## [What to produce]
Count every line in the following entries that holds the word "Secretary". Only the number should be given.

Source data below:

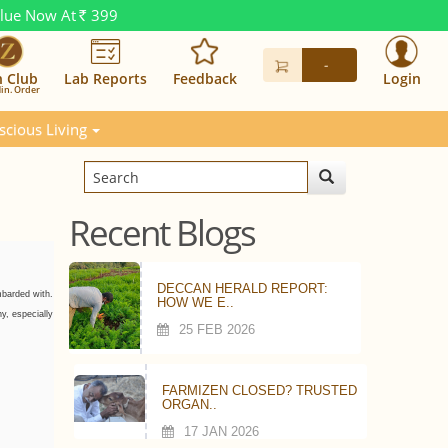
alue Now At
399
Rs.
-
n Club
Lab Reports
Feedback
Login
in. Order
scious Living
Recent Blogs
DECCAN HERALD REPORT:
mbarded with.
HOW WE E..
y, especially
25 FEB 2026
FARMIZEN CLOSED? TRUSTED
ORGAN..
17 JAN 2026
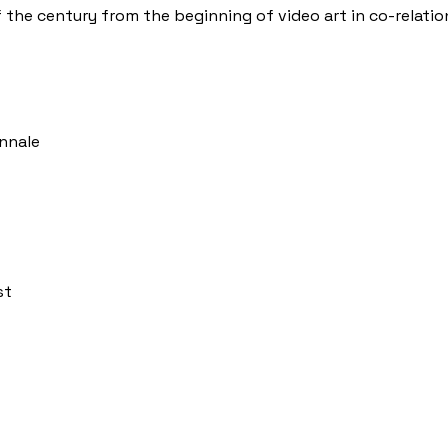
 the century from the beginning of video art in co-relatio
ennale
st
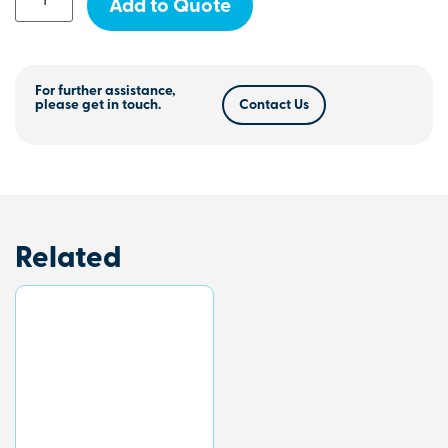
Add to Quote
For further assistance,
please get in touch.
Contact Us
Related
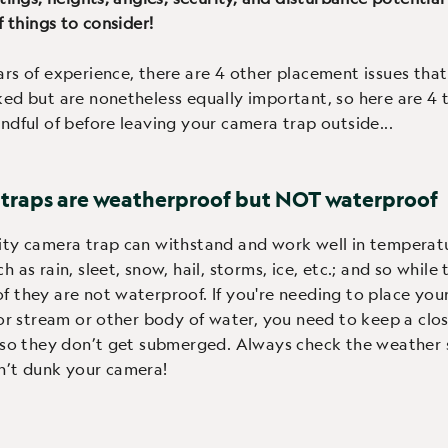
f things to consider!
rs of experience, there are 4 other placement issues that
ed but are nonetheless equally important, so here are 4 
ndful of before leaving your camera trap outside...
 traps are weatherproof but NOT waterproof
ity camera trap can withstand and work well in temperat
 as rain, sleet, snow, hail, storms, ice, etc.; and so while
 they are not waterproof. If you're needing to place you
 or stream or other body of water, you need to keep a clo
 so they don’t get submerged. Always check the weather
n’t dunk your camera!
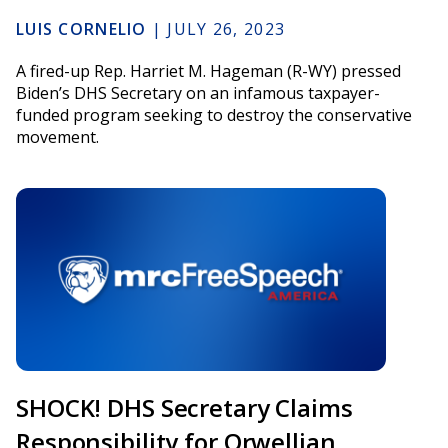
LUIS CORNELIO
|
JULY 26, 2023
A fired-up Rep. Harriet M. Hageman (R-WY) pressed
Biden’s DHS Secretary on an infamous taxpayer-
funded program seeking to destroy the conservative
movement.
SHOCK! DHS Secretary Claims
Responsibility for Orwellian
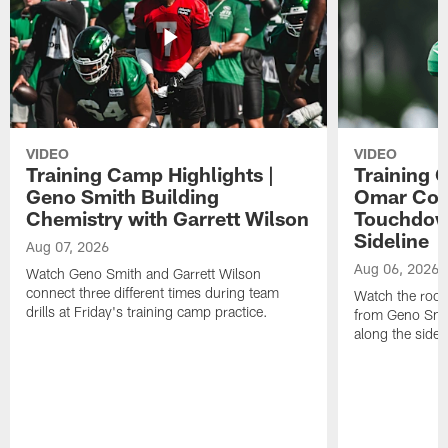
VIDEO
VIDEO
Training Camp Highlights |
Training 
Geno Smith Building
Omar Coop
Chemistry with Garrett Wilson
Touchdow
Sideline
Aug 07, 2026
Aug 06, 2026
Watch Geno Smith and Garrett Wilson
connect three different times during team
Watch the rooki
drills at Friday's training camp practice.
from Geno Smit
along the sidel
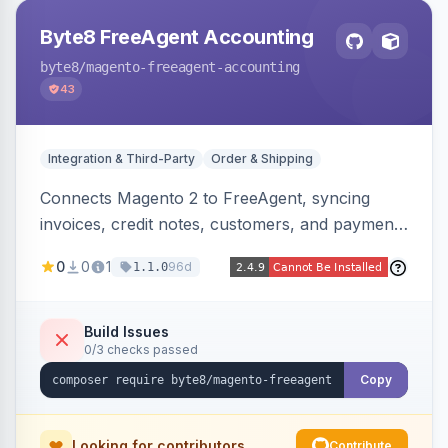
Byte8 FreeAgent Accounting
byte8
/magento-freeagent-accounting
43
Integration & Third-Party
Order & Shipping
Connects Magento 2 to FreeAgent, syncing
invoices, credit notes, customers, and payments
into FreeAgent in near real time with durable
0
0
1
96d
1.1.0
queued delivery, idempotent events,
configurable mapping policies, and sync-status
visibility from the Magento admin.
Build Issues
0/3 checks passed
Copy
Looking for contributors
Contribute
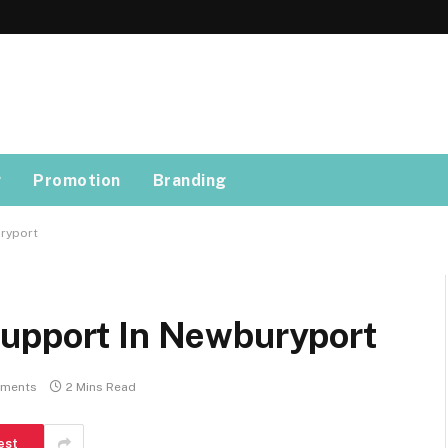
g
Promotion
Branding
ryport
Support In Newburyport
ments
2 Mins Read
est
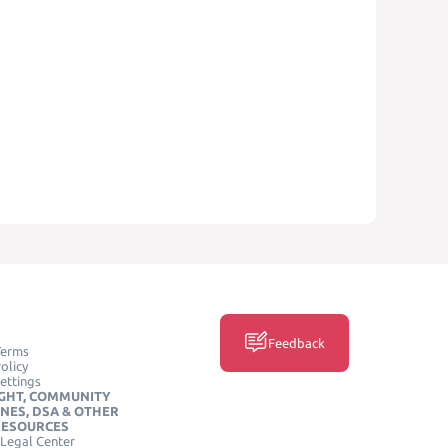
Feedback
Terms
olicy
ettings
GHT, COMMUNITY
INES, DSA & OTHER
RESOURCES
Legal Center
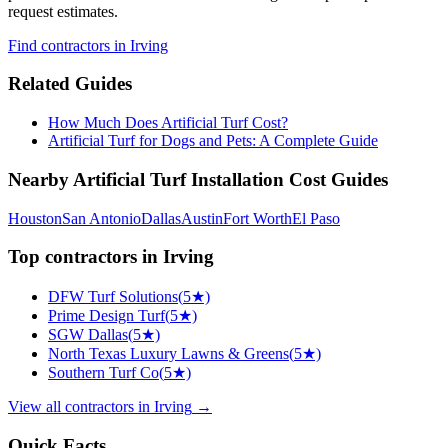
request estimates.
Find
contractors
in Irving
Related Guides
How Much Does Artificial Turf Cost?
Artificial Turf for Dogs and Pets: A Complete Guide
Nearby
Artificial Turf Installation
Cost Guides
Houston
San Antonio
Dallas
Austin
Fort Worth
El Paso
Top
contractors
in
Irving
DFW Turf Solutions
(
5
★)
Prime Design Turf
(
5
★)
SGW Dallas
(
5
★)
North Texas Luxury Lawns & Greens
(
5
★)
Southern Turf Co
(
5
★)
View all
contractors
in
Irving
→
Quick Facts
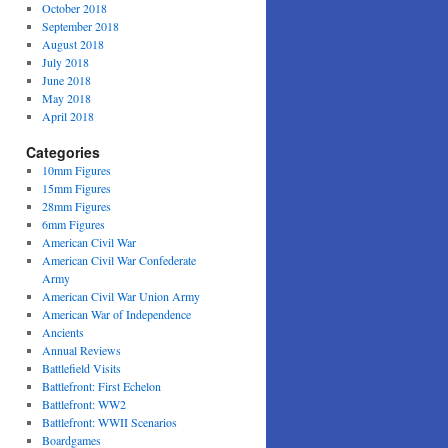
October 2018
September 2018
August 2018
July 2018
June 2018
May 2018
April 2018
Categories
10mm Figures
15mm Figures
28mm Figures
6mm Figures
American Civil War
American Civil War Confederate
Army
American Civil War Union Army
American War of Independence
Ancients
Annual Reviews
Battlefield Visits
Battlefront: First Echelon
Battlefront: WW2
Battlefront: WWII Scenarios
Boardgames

End of Source data.
Source data below:

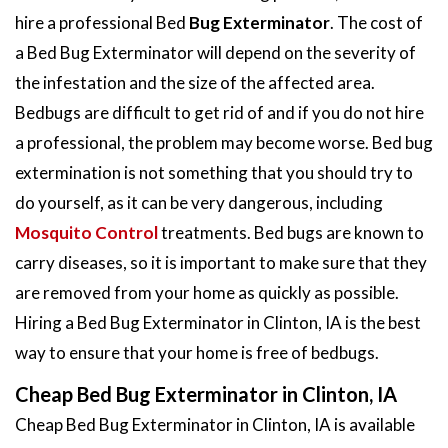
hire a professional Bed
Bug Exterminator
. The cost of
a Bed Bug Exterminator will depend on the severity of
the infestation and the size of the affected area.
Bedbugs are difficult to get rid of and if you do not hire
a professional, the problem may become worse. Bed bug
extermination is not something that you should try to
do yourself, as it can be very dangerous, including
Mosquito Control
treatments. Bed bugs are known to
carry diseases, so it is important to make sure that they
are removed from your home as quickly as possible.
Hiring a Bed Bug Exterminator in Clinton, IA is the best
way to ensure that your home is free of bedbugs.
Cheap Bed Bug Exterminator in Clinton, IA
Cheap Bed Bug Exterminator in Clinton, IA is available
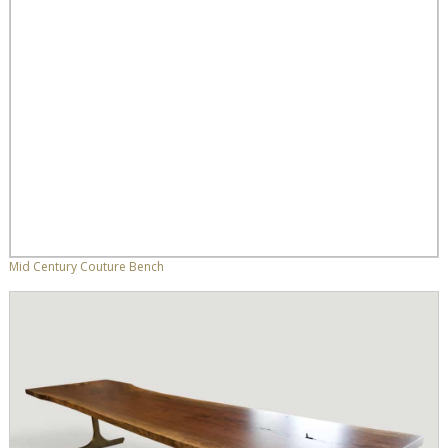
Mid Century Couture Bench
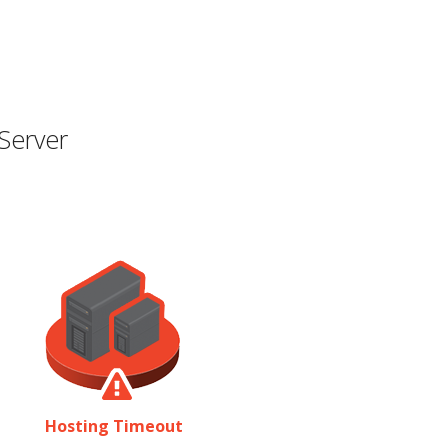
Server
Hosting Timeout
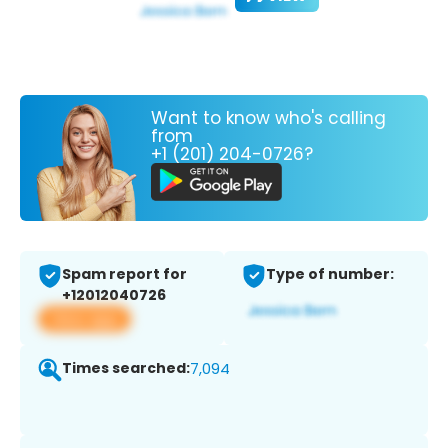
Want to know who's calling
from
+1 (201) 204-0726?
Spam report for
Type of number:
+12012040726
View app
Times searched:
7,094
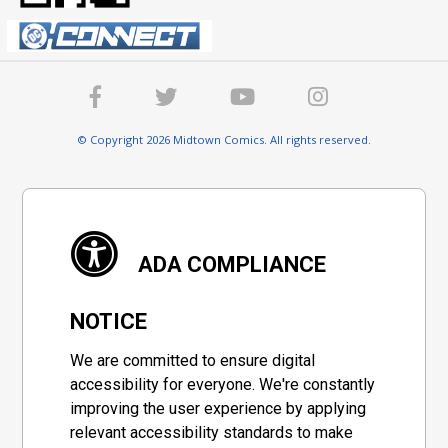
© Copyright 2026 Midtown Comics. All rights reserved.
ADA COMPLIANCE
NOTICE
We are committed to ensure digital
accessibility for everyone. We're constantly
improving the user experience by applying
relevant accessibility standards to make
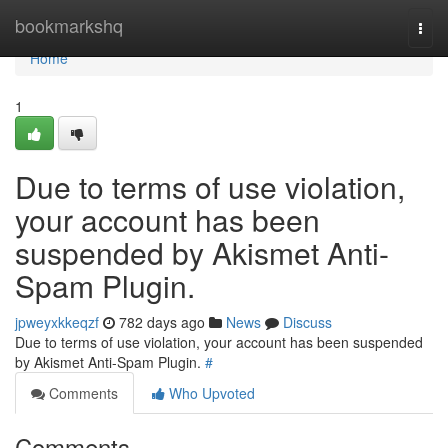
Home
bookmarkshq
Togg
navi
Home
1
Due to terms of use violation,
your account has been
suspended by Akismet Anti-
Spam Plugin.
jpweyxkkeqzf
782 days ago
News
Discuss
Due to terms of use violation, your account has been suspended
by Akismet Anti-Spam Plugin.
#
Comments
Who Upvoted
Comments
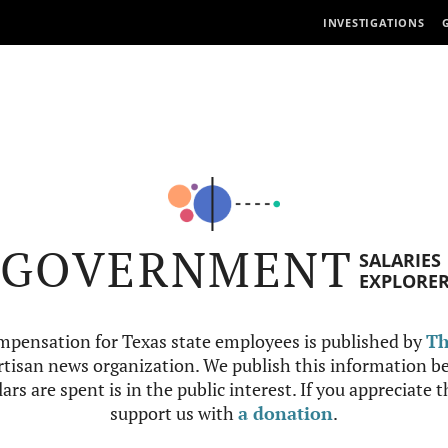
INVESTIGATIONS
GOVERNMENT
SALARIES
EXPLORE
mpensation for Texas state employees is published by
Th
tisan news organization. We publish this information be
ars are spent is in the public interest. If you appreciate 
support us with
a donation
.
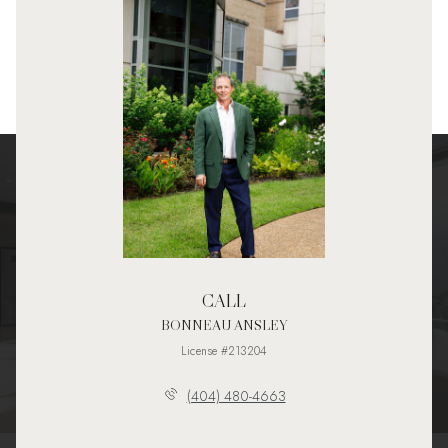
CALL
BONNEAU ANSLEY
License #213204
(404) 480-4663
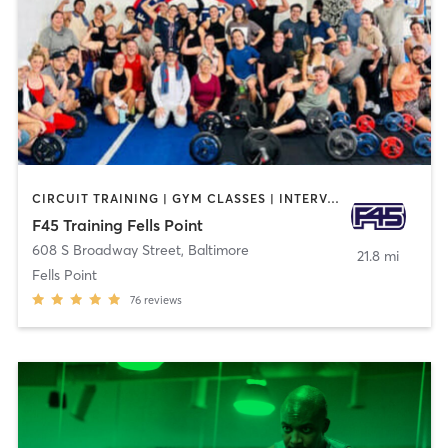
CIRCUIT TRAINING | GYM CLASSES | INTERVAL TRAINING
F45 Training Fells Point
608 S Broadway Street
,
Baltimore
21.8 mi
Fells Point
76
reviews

End of Source data.

## [Answer section]
2